BEGIN Source passage

If you're wondering how best to spend this Halloween and are bored of the usual horror movie nights, Trick-or-Treating with the kids, and costume parties, how about going ghost hunting in some of the most haunted locations in Britain? Be warned though, some of these places are not home to the friendliest of spirits...

Haunted house

Haunted house

1. The Tower of London

This fortress next to the River Thames is one of the major tourist spots in London. It's where Anne Boleyn, Henry VIII's second wife, was beheaded and she is reported to have been seen wandering the tower with her head tucked under her arm. Henry VI and Lady Jane Grey are among the other ghosts who have apparently appeared, and one man in the 19th century even claimed he saw an apparition of a bear!

2. Hampton Court Palace

If you've been to the Tower of London already, you can allegedly bump into two more of Henry VIII's wives at this 500-year-old building. Catherine Howard was under house arrest here until her execution, while Jane Seymour was buried here after she died while giving birth. Visitors have described seeing a woman dressed in white wandering the halls.

END Source passage
BEGIN Data records

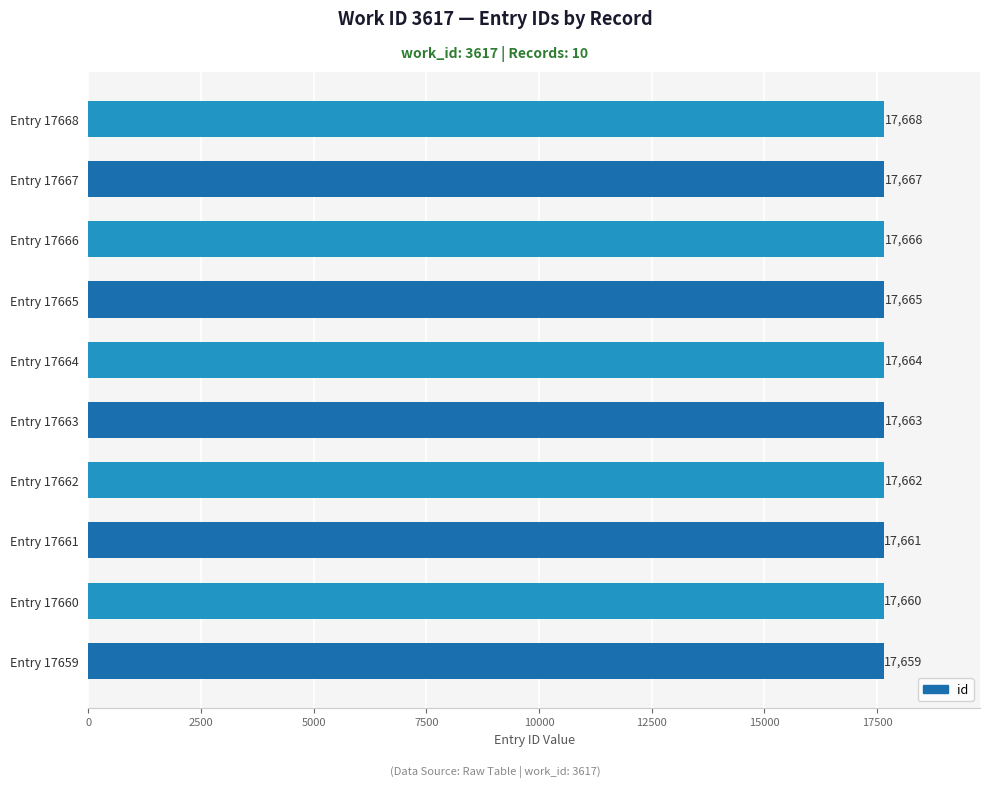

Does the chart contain stacked bars?

No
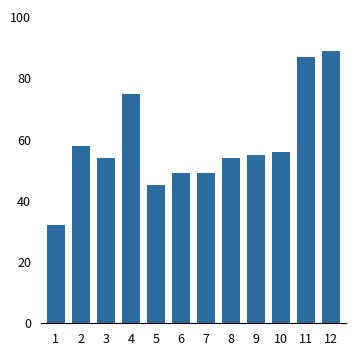

Reading right to left, transcribe all the data shown in this chart.

89	87	56	55	54	49	49	45	75	54	58	32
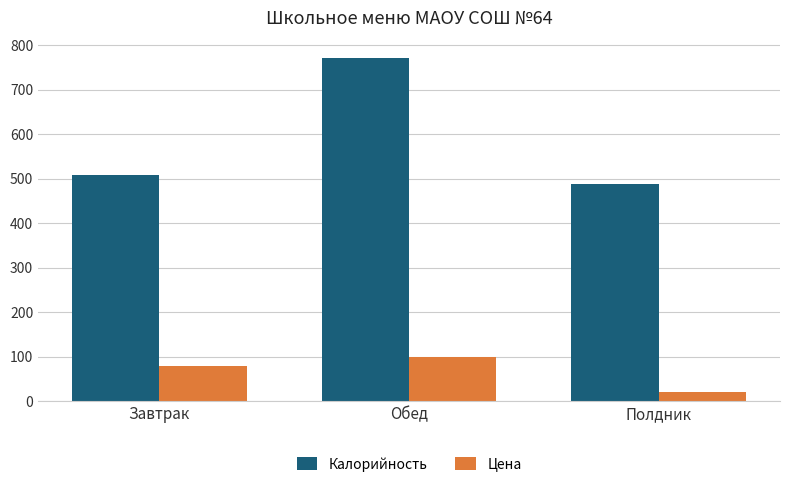

Which series has the largest range (max minus min)?

Калорийность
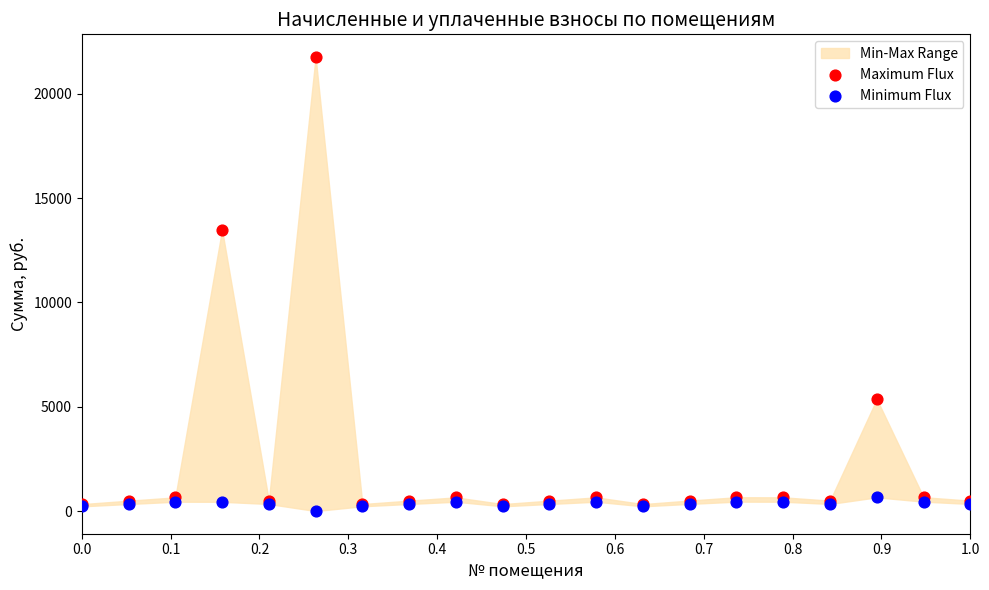

Across all series, what Y value is closest to 10884?

13491.4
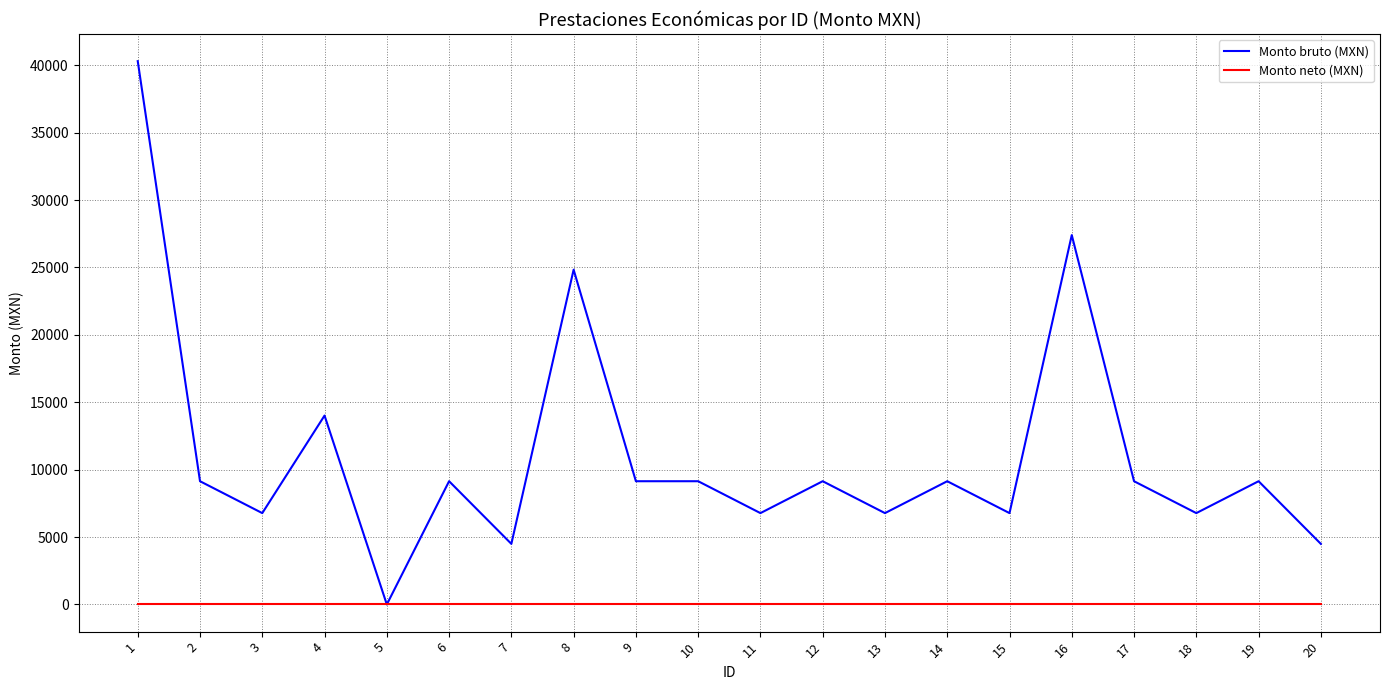

Is the value of Monto bruto (MXN) at 19 greater than the value of Monto neto (MXN) at 17?

Yes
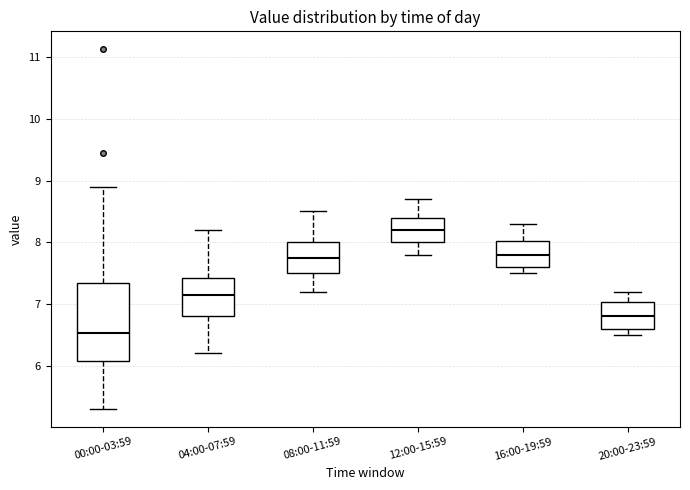

Reading left to right, transcribe this box plot: for each box, give where its median line is, the range the box spans, and where its two whiskers end, as read against the y-axis. The values are not printed on the chart, so give them approximately, as read against the axis.

00:00-03:59: median 6.5, box 6.1 to 7.3, whiskers 5.3 to 8.9
04:00-07:59: median 7.2, box 6.8 to 7.4, whiskers 6.2 to 8.2
08:00-11:59: median 7.8, box 7.5 to 8.0, whiskers 7.2 to 8.5
12:00-15:59: median 8.2, box 8.0 to 8.4, whiskers 7.8 to 8.7
16:00-19:59: median 7.8, box 7.6 to 8.0, whiskers 7.5 to 8.3
20:00-23:59: median 6.8, box 6.6 to 7.0, whiskers 6.5 to 7.2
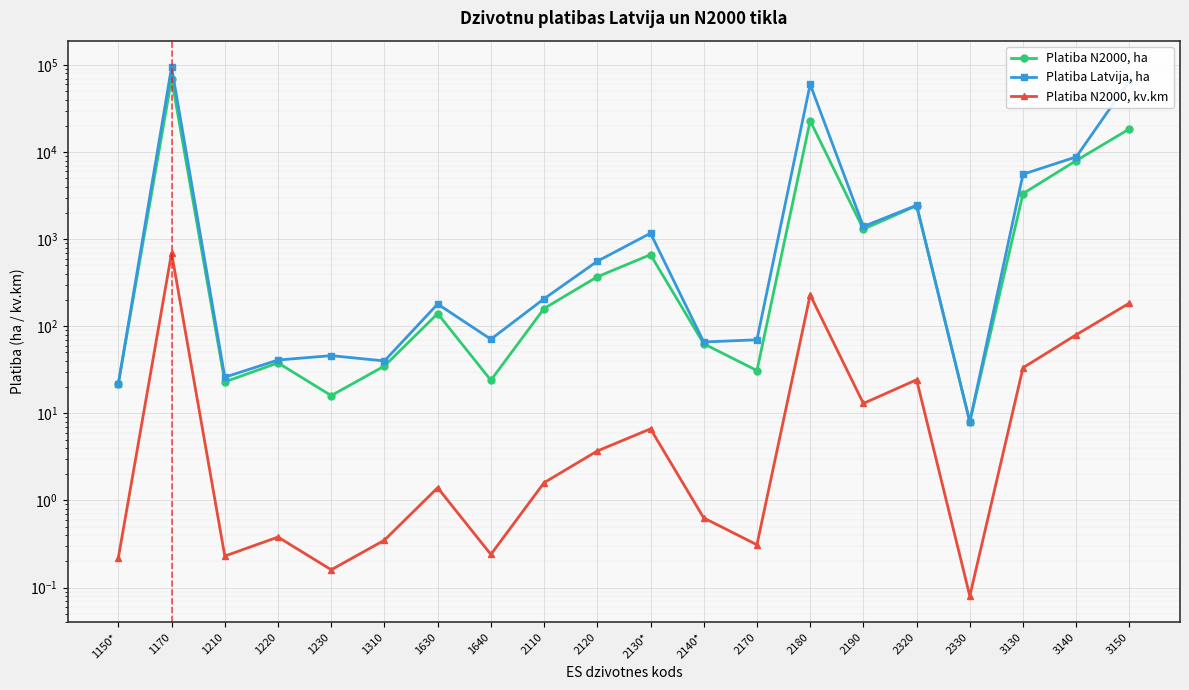

True or false: Platiba N2000, ha and Platiba Latvija, ha intersect in this chart.

False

END Data records

- Tasks:
(A) Rewrite the article on haunted places in Britain starting at "1. The Tower" and ending at "apparition of a bear!", with "fortress" replaced by "castle".
(B) Write the next part of the article on haunted places in Britain, picking up after its last sentence.

- Responses to the tasks:
(A)
1. The Tower of London

This castle next to the River Thames is one of the major tourist spots in London. It's where Anne Boleyn, Henry VIII's second wife, was beheaded and she is reported to have been seen wandering the tower with her head tucked under her arm. Henry VI and Lady Jane Grey are among the other ghosts who have apparently appeared, and one man in the 19th century even claimed he saw an apparition of a bear!

(B)
3. Pluckley

Known as the most haunted village in the UK according to the Guinness Book of Records, this area of Kent is known to be the home of twelve or more spooks. They've got the Watercress Woman at Pinnock Bridge, who accidentally burnt herself to death; the Red Lady and the White Lady at Saint Nicholas Church; as well as a hanged schoolmaster and a highway man at Fright Corner. It was also the location of TV series The Darling Buds of May, so it's not entirely spooktastic.

4. 284 Green Street

The Enfield Poltergeist has become known as one of the most intriguing and high profile paranormal cases in British history. It follows the story of a single mother and her three children who are tormented for two years by a noisy ghost at their council house in London, right under the nose of paranormal investigators, police officers and members of the public. Of course, many remain totally sceptical about the events that took place in Green Street, but you can't deny some of things that occurred there were deeply unsettling.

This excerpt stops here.